* _Your assignment_
Take the entries below and print all of them exactly, please.

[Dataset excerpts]
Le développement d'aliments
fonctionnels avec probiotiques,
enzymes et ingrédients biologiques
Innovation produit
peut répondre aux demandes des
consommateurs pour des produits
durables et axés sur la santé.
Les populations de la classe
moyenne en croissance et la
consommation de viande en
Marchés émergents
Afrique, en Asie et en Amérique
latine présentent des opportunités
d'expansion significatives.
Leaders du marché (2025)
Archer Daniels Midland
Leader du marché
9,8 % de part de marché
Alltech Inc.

* _Final answer_
Le développement d'aliments
fonctionnels avec probiotiques,
enzymes et ingrédients biologiques
Innovation produit
peut répondre aux demandes des
consommateurs pour des produits
durables et axés sur la santé.
Les populations de la classe
moyenne en croissance et la
consommation de viande en
Marchés émergents
Afrique, en Asie et en Amérique
latine présentent des opportunités
d'expansion significatives.
Leaders du marché (2025)
Archer Daniels Midland
Leader du marché
9,8 % de part de marché
Alltech Inc.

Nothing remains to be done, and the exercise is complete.